### Page text
--- START ---
/NMT_RL_Filter

Filter training data for neural machine translation model `on the fly` with reinforcement learning agent. Work based on previous research from Carnegie Mellon University (multi-DDS) and Johns Hopkins University (LASER score for data-sets from WMT-20)

Primary LanguagePythonMIT LicenseMIT

Work Based on Multi-DDS repo

@inproceedings{wang2020multiDDS,
  title = {Balancing Training for Multilingual Neural Machine Translation},
  author = {Xinyi Wang, Yulia Tsvetkov, Graham Neubig},
  booktitle = {ACL},
  year = {2020},
}

Author: Weiting Tan, Start Date: Sept 15th, 2020

Objective: use reinforcement learning agent to filter (-on-the-fly-) training data for neural machine translation model

CLI Interface

  • sample script from job-script folder shown below:
python train.py data-bin/ted_8_related/ \
	  --task multilingual_translation \
	  --arch multilingual_transformer_iwslt_de_en \
	  --max-epoch 40 \
          --dataset-type "multi" \
          --lang-pairs "aze-eng,tur-eng,bel-eng,rus-eng,glg-eng,por-eng,slk-eng,ces-eng" \
	  --no-epoch-checkpoints \
	  --distributed-world-size 1 \
	  --share-decoder-input-output-embed --share-decoders --share-encoders \
	  --dropout 0.3 --attention-dropout 0.3 --relu-dropout 0.3 --weight-decay 0.0 \
	  --left-pad-source 'True' --left-pad-target 'False' \
	  --optimizer 'adam' --adam-betas '(0.9, 0.98)' --lr-scheduler 'inverse_sqrt_decay' \
	  --warmup-init-lr 1e-7 --warmup-updates 4000 --lr 2e-4 --lr-shrink 0.8 \
	  --criterion 'label_smoothed_cross_entropy' --label-smoothing 0.1 \
	  --max-tokens 4800 \
	  --update-freq 2 \
	  --seed 2 \
  	  --max-source-positions 150 --max-target-positions 150 \
  	  --save-dir $MODEL_DIR \
          --encoder-normalize-before --decoder-normalize-before \
          --scale-norm \
          --datasize-t 1 \
	  --update-language-sampling 1000 \
  	  --data-actor 'base' \
  	  --data-actor-lr 0.0001 \
  	  --data-actor-optim-step 200 \
          --utility-type 'ave' \
          --datasize-t 1 \
          --pretrain-data-actor \
          --pretrain-type "datasize" \
	  --log-interval 100 >> $MODEL_DIR/train.log 2>&1
  • pay special attention to the following:
    • arch multilingual_transformer, located in models folder, which is basically an extension on transformer model with litte variation to support multilingual trainining's setting
    • task multilingual_translation, extended on translation task, define the data loading, selection, etc.
    • data-actor controls the

Multilingual Transformer Model:

  • Base model is FairseqMultiModel:
    • BaseFairseqModel:
      • build_model has to be extended and implemented
      • extract_feature: similar to forward but only return feature, need a final map to vocab_size/output_dim
      • max_position: controls dthe maxlen supported by the model
      • other functions including make_generation_fast, from pretrained, etc, not checked in detail and should not need to modify
    • FairseqMultiModel:
      • init receives an encoder and a decoder with args, which are both dictionary {model_key: FairseqEncoder/Decoder}
      • use EncoderDecoder model to connect each pair
      self.models = nn.ModuleDict({
          key: FairseqModel(encoders[key], decoders[key])
--- END ---
### Task item
Please carry the notes on filtering machine translation training data with a reinforcement learning agent forward from their last line above.

### Dataset content
--- START ---
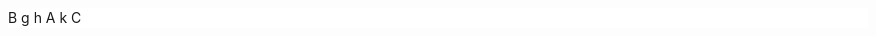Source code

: 

<g id="n5" class="node">
<title>n5</title>
<ellipse fill="black" stroke="black" cx="39" cy="-32" rx="2" ry="2"/>
</g>


<g id="e1" class="edge">
<title>n0in1:e&#45;&gt;n5</title>
<path fill="none" stroke="black" d="M1,-32C11.82,-32 24.42,-32 31.77,-32"/>
<polygon fill="black" stroke="black" points="31.85,-33.75 36.85,-32 31.85,-30.25 31.85,-33.75"/>
<text text-anchor="middle" x="14.2" y="-20.8" font-family="Courier,monospace" font-size="14.00">B</text>
</g>



<g id="n1" class="node">
<title>n1</title>
<polygon fill="none" stroke="black" points="77.5,-40 77.5,-65 96.5,-65 96.5,-40 77.5,-40"/>
<text text-anchor="start" x="82.5" y="-48.8" font-family="Courier,monospace" font-size="14.00">g</text>
</g>


<g id="n2" class="node">
<title>n2</title>
<polygon fill="none" stroke="black" points="132.5,-8 132.5,-56 151.5,-56 151.5,-8 132.5,-8"/>
<text text-anchor="start" x="137.5" y="-28.3" font-family="Courier,monospace" font-size="14.00">h</text>
</g>


<g id="e3" class="edge">
<title>n1:e&#45;&gt;n2:w</title>
<path fill="none" stroke="black" d="M96,-52C110.47,-52 114.67,-45.77 126.74,-44.3"/>
<polygon fill="black" stroke="black" points="127.11,-46.04 132,-44 126.91,-42.54 127.11,-46.04"/>
<text text-anchor="middle" x="109.4" y="-36.84" font-family="Courier,monospace" font-size="14.00">A</text>
</g>


<g id="n3" class="node">
<title>n3</title>
<polygon fill="none" stroke="black" points="187.5,-8 187.5,-56 206.5,-56 206.5,-8 187.5,-8"/>
<text text-anchor="start" x="192.5" y="-28.3" font-family="Courier,monospace" font-size="14.00">k</text>
</g>


<g id="e4" class="edge">
<title>n2:e&#45;&gt;n3:w</title>
<path fill="none" stroke="black" d="M151,-32C165.12,-32 169.9,-32 181.83,-32"/>
<polygon fill="black" stroke="black" points="182,-33.75 187,-32 182,-30.25 182,-33.75"/>
<text text-anchor="middle" x="164.4" y="-20.8" font-family="Courier,monospace" font-size="14.00">C</text>
</g>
--- END ---
### Answer
          for key in self.keys
      })
      
      • buiild_shared_embeddings:
        • takes in callable build_embedding function to return
        return build_embedding(
        shared_dict, embed_dim, pretrained_embed_path
        )
        
        • take dict of language and their dict/vocab_token mapping, use it as shared_dict for function above
        • the dict has to be a joint dictionary for share-embedding
        • forward is same as regular EncoderDecoder, just wraped in a loop for keys (language ids)
  • build_model:
    • first take care of embedding, use a regular embedding layer and build it with shared_dict, embed_dim, padding_dimension as normal pytorch unit. Support an optional pretrained embedding as well
    • the shared embedding tokens are calculated using default MultiModel's build_shared_embedding as I described above, e.g:
    shared_encoder_embed_tokens = FairseqMultiModel.build_shared_embeddings(
                dicts=task.dicts,
                langs=task.langs,
                embed_dim=args.encoder_embed_dim,
                build_embedding=build_embedding,
                pretrained_embed_path=args.encoder_embed_path,
            )
    
    • Encoder and Decoder are called from TransformerEncoder and TransformerDecoder, which is an default implemetation of paper Attention is all you need, no need to change the model architecture for this research purpose but might try other archiecture that are LSTM based in the future.

Train, Trainer, and Task:

  • Train:

    • At first, the script will call the train.py script. train.py generally include following steps:
    • Pretrain Steps:
      • task.setup_task(args)
      • build model with model = task.build_model(args)
      • build criterion with criterion = task.build_criterion(args)
    • Training steps:
      • build trainer: trainer = Trainer(args, task, model, criterion)
      • load latest checkpoint if has any
      • optional: pretrain data_actor, unique to this paper's implementation
      • set up train meters
      • start training: (in a while loop, keep going until model converges or max-epoch/early stop reached)
        • call the train function: epoch_itr = train(args, trainer, task, epoch_itr, generator, filtered_maxpos_indices)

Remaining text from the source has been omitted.